Land and Resources, Climate
Lake Victoria basin, settlement patterns, Kisumu, rainy seasons, Nairobi
Kenya’s different topographical regions experience distinct climates. The coastal region is largely humid and wet. The city of Malindi, for instance, receives an average rainfall of 1,050 mm (41 in) per year, with average temperatures ranging from 21° to 32°C (70° to 90°F) in January and 20° to 29°C (68° to 84°F) in July. The low plateau area is the driest part of the country. There, the town of Wajir receives an average annual rainfall of 320 mm (13 in) and experiences average temperatures ranging from 19° to 37°C (66° to 99°F) in January and 19° to 34°C (66° to 93°F) in July. Nairobi, in the temperate Kenya highlands, receives an average annual rainfall of 790 mm (31 in) and experiences average temperatures ranging from 9° to 29°C (48° to 84°F) in January and 7° to 26°C (45° to 79°F) in July. Higher elevation areas within the highlands receive much larger amounts of rainfall. The Lake Victoria basin in western Kenya is generally the wettest region in the country, particularly the highland regions to the north and south of Kisumu, where average annual rainfall ranges from 1,740 mm (70 in) to 1,940 mm (80 in). Average temperatures in this region range from 14° to 34°C (57° to 93°F) in January and 14° to 30°C (57° to 86°F) in July.

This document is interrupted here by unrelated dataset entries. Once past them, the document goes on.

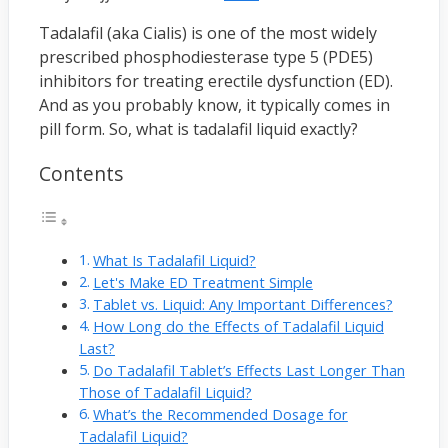
Tadalafil (aka Cialis) is one of the most widely
prescribed phosphodiesterase type 5 (PDE5)
inhibitors for treating erectile dysfunction (ED).
And as you probably know, it typically comes in
pill form. So, what is tadalafil liquid exactly?
Contents
What Is Tadalafil Liquid?
Let's Make ED Treatment Simple
Tablet vs. Liquid: Any Important Differences?
How Long do the Effects of Tadalafil Liquid
Last?
Do Tadalafil Tablet’s Effects Last Longer Than
Those of Tadalafil Liquid?
What’s the Recommended Dosage for
Tadalafil Liquid?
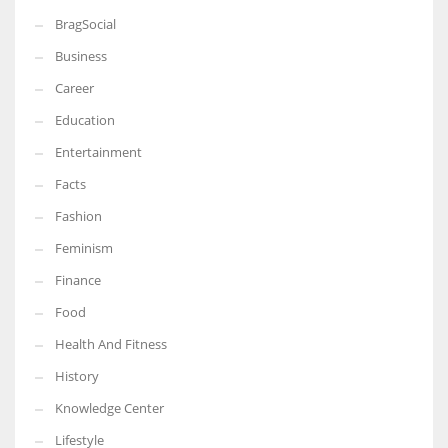
BragSocial
Business
Career
Education
Entertainment
Facts
Fashion
Feminism
Finance
Food
Health And Fitness
History
Knowledge Center
Lifestyle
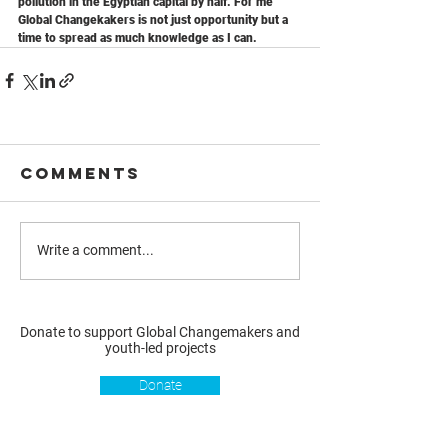
pollution in the Egyptian capital by half. For me 
Global Changekakers is not just opportunity but a 
time to spread as much knowledge as I can.
Comments
Write a comment...
Donate to support Global Changemakers and
youth-led projects
Donate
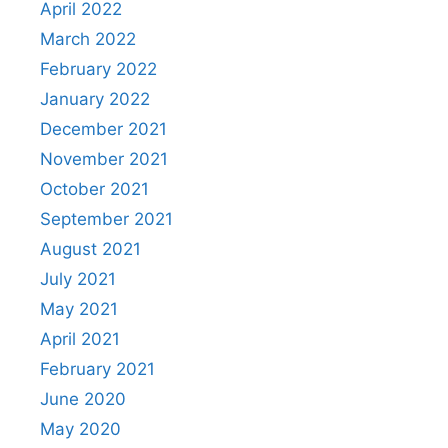
April 2022
March 2022
February 2022
January 2022
December 2021
November 2021
October 2021
September 2021
August 2021
July 2021
May 2021
April 2021
February 2021
June 2020
May 2020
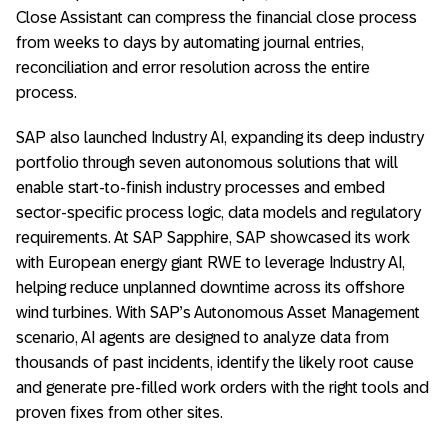
Close Assistant can compress the financial close process
from weeks to days by automating journal entries,
reconciliation and error resolution across the entire
process.
SAP also launched Industry AI, expanding its deep industry
portfolio through seven autonomous solutions that will
enable start-to-finish industry processes and embed
sector-specific process logic, data models and regulatory
requirements. At SAP Sapphire, SAP showcased its work
with European energy giant RWE to leverage Industry AI,
helping reduce unplanned downtime across its offshore
wind turbines. With SAP’s Autonomous Asset Management
scenario, AI agents are designed to analyze data from
thousands of past incidents, identify the likely root cause
and generate pre-filled work orders with the right tools and
proven fixes from other sites.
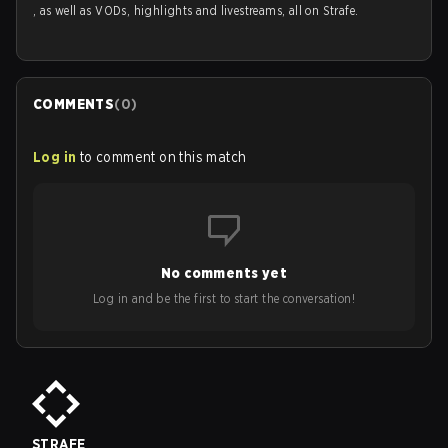
, as well as VODs, highlights and livestreams, all on Strafe.
COMMENTS
(
0
)
Log in
to comment on this match
No comments yet
Log in and be the first to start the conversation!
STRAFE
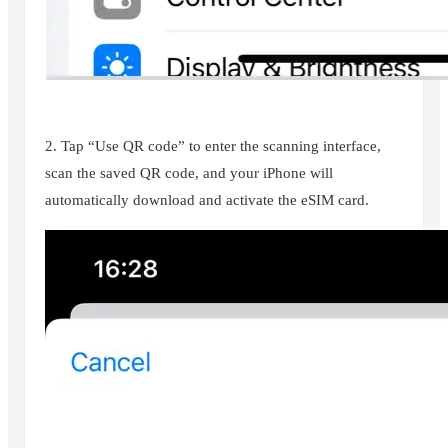
2. Tap “Use QR code” to enter the scanning interface,
scan the saved QR code, and your iPhone will
automatically download and activate the eSIM card.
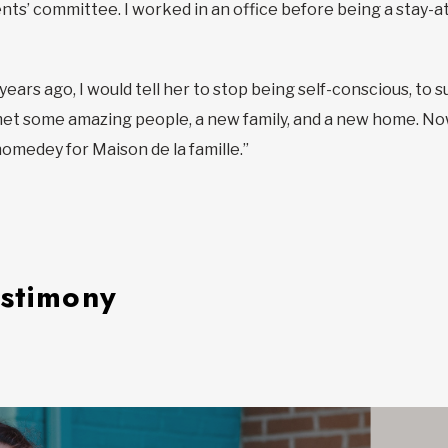
ts’ committee. I worked in an office before being a stay-at-
ve years ago, I would tell her to stop being self-conscious, 
 met some amazing people, a new family, and a new home. Now,
medey for Maison de la famille.”
estimony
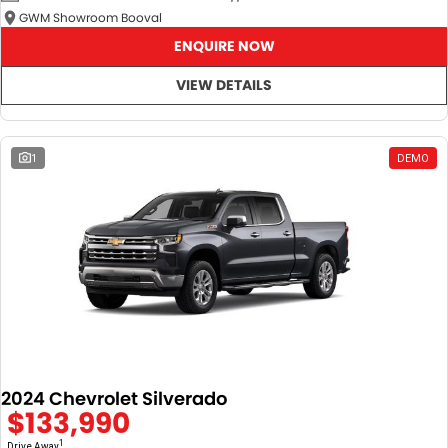
GWM Showroom Booval
ENQUIRE NOW
VIEW DETAILS
1
DEMO
2024 Chevrolet Silverado
$133,990
1
Drive Away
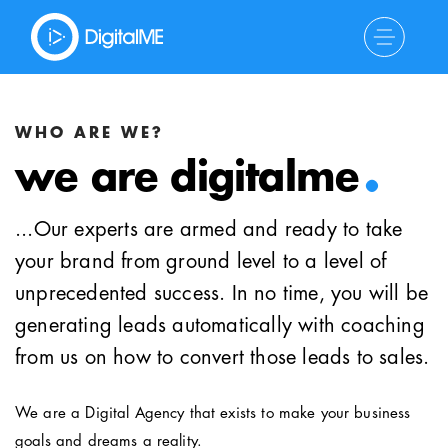
.
WHO ARE WE?
we are digitalme
...Our experts are armed and ready to take
your brand from ground level to a level of
unprecedented success. In no time, you will be
generating leads automatically with coaching
from us on how to convert those leads to sales.
We are a Digital Agency that exists to make your business
goals and dreams a reality.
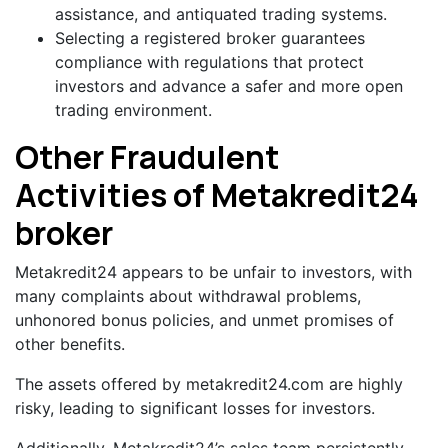
assistance, and antiquated trading systems.
Selecting a registered broker guarantees
compliance with regulations that protect
investors and advance a safer and more open
trading environment.
Other Fraudulent
Activities of Metakredit24
broker
Metakredit24 appears to be unfair to investors, with
many complaints about withdrawal problems,
unhonored bonus policies, and unmet promises of
other benefits.
The assets offered by metakredit24.com are highly
risky, leading to significant losses for investors.
Additionally, Metakredit24’s sales team persistently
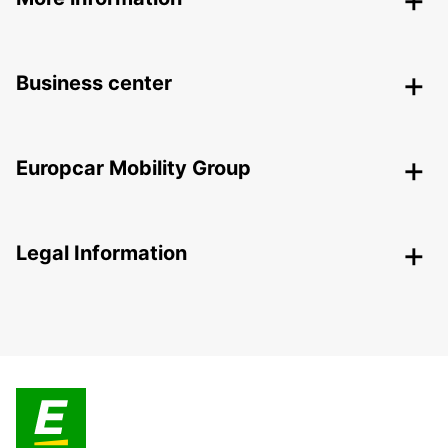
Business center
Europcar Mobility Group
Legal Information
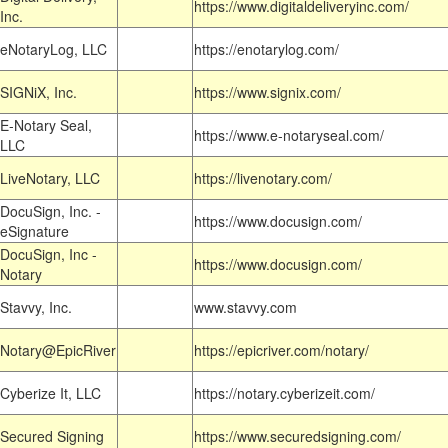
https://www.digitaldeliveryinc.com/
Inc.
eNotaryLog, LLC
https://enotarylog.com/
SIGNiX, Inc.
https://www.signix.com/
E-Notary Seal,
https://www.e-notaryseal.com/
LLC
LiveNotary, LLC
https://livenotary.com/
DocuSign, Inc. -
https://www.docusign.com/
eSignature
DocuSign, Inc -
https://www.docusign.com/
Notary
Stavvy, Inc.
www.stavvy.com
Notary@EpicRiver
https://epicriver.com/notary/
Cyberize It, LLC
https://notary.cyberizeit.com/
Secured Signing
https://www.securedsigning.com/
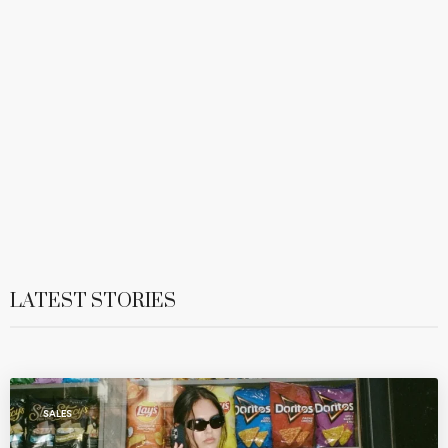
LATEST STORIES
SALES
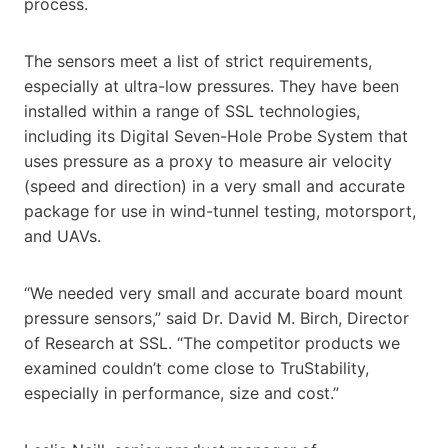
process.
The sensors meet a list of strict requirements,
especially at ultra-low pressures. They have been
installed within a range of SSL technologies,
including its Digital Seven-Hole Probe System that
uses pressure as a proxy to measure air velocity
(speed and direction) in a very small and accurate
package for use in wind-tunnel testing, motorsport,
and UAVs.
“We needed very small and accurate board mount
pressure sensors,” said Dr. David M. Birch, Director
of Research at SSL. “The competitor products we
examined couldn’t come close to TruStability,
especially in performance, size and cost.”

Rainfall occurs seasonally throughout most of Kenya. The coast, eastern plateaus, and lake basin experience two rainy seasons: the “long rains” extends roughly from March to June, and the “short rains” lasts from approximately October to December. The highlands of western Kenya have a single rainy season, lasting from March to September. All parts of the country are subject to periodic droughts, or delays in the start of the rainy seasons. Kenya’s climate has had a profound effect on settlement patterns, as for centuries population has been concentrated in the wettest areas of the country.